Regia di Jean-Paul Rappeneau vedi scheda film
Colonna portante del teatro d’oltralpe, Cyrano de Bergerac è probabilmente il personaggio che ogni attore francese vorrebbe interpretare. Ovviamente, come tutti i personaggi larger than life, non è cosa da tutti. Cyrano è impeto e dolcezza, dinamismo e delicatezza, energia e sofferenza, è la contraddizione del sentimento d’amore, è il poeta militare, il rimatore dalla spada invincibile, il sacrificio della ragionevolezza miope. Insomma, non è che chicchessia può appiccicarsi un grosso naso sul viso e declamare parole in versi.

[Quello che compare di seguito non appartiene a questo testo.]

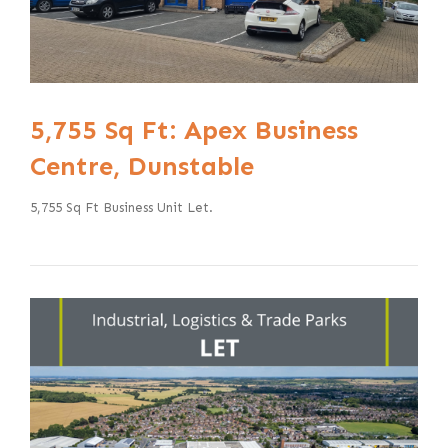
5,755 Sq Ft: Apex Business
Centre, Dunstable
5,755 Sq Ft Business Unit Let.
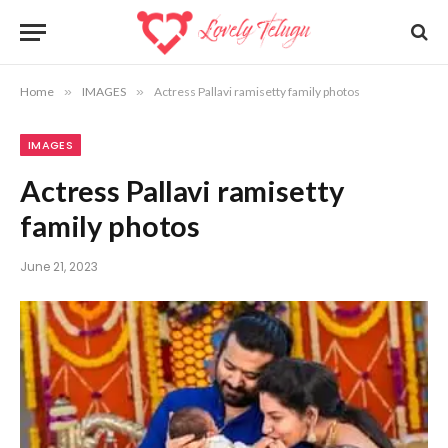
Home
»
IMAGES
»
Actress Pallavi ramisetty family photos
IMAGES
Actress Pallavi ramisetty
family photos
June 21, 2023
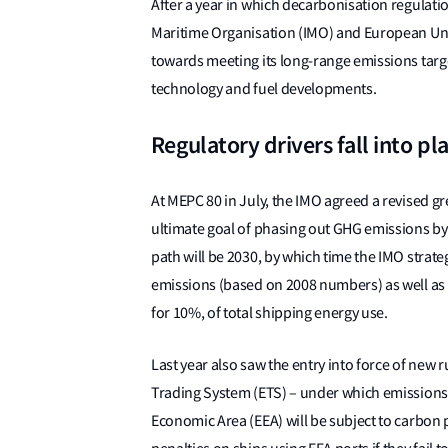
After a year in which decarbonisation regulati
Maritime Organisation (IMO) and European Unio
towards meeting its long-range emissions target
technology and fuel developments.
Regulatory drivers fall into pl
At MEPC 80 in July, the IMO agreed a revised 
ultimate goal of phasing out GHG emissions by 
path will be 2030, by which time the IMO strategy
emissions (based on 2008 numbers) as well as z
for 10%, of total shipping energy use.
Last year also saw the entry into force of new r
Trading System (ETS) – under which emissions
Economic Area (EEA) will be subject to carbon 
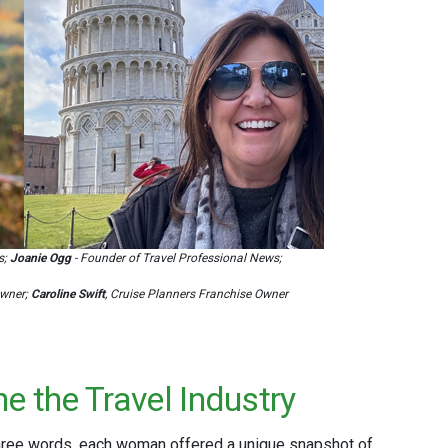
s;
Joanie Ogg
- Founder of Travel Professional News;
Owner;
Caroline Swift
, Cruise Planners Franchise Owner
e the Travel Industry
three words, each woman offered a unique snapshot of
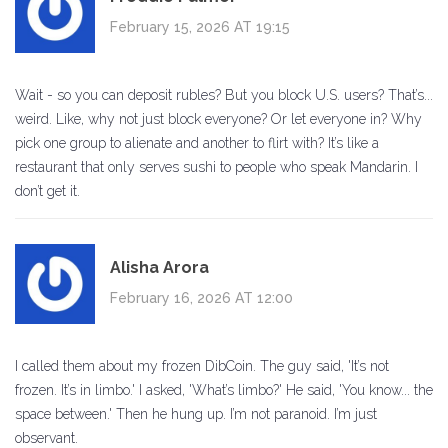
February 15, 2026 AT 19:15
Wait - so you can deposit rubles? But you block U.S. users? That’s...
weird. Like, why not just block everyone? Or let everyone in? Why
pick one group to alienate and another to flirt with? It’s like a
restaurant that only serves sushi to people who speak Mandarin. I
don’t get it.
Alisha Arora
February 16, 2026 AT 12:00
I called them about my frozen DibCoin. The guy said, 'It’s not
frozen. It’s in limbo.' I asked, 'What’s limbo?' He said, 'You know... the
space between.' Then he hung up. I’m not paranoid. I’m just
observant.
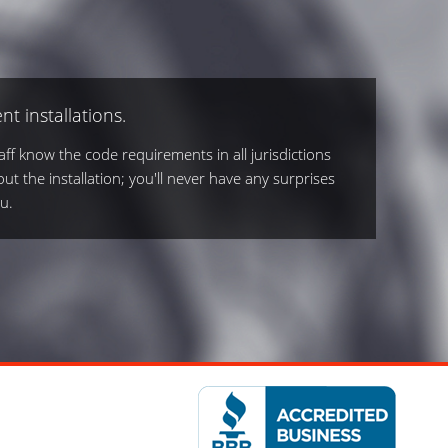
nt installations.
ff know the code requirements in all jurisdictions
out the installation; you'll never have any surprises
u.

Per interpretare Cyrano ci vogliono, detto brutalmente, le palle, sennò finisce per diventare una macchietta grottesca e quasi patetica. In un film così fastoso e ricco, in cui la ricerca stilistica è filologicamente pressoché perfetta e il pericolo di filmare teatro in scatola poteva risultare in origine tutt’altro che aleatorio (con sceneggiatura che maneggia con erudita classe il testo teatrale), un attore poteva anche sentirsi risucchiato dal contesto. E invece no, accade tutto il contrario.
Il film è bello, certo, ma a dominarlo, a gestirlo, a rigirarlo a suo favore, a viverlo come se solo un Attore che si rispetti sa fare, è un gigantesco Gérard Depardieu in quella che forse è la prova più spettacolare della sua vita, senza nulla togliere alle sue altre grandi interpretazioni. Il film è lui, senza se e senza ma: lo inonda con l’eleganza ingombrante, con il mantello svolazzante, con la protuberanza nasale, con l’eloquio sublime.
La storia è risaputa, eppure lui riesce a renderla inascoltata; e alla fine quella terribile, crudele, meravigliosa scena della morte dell’eroe è quanto di più bello ci potesse regalare. Palma d’Oro a Cannes, nomination all’Oscar, César come miglior attore, ma soprattutto un posto nel cuore.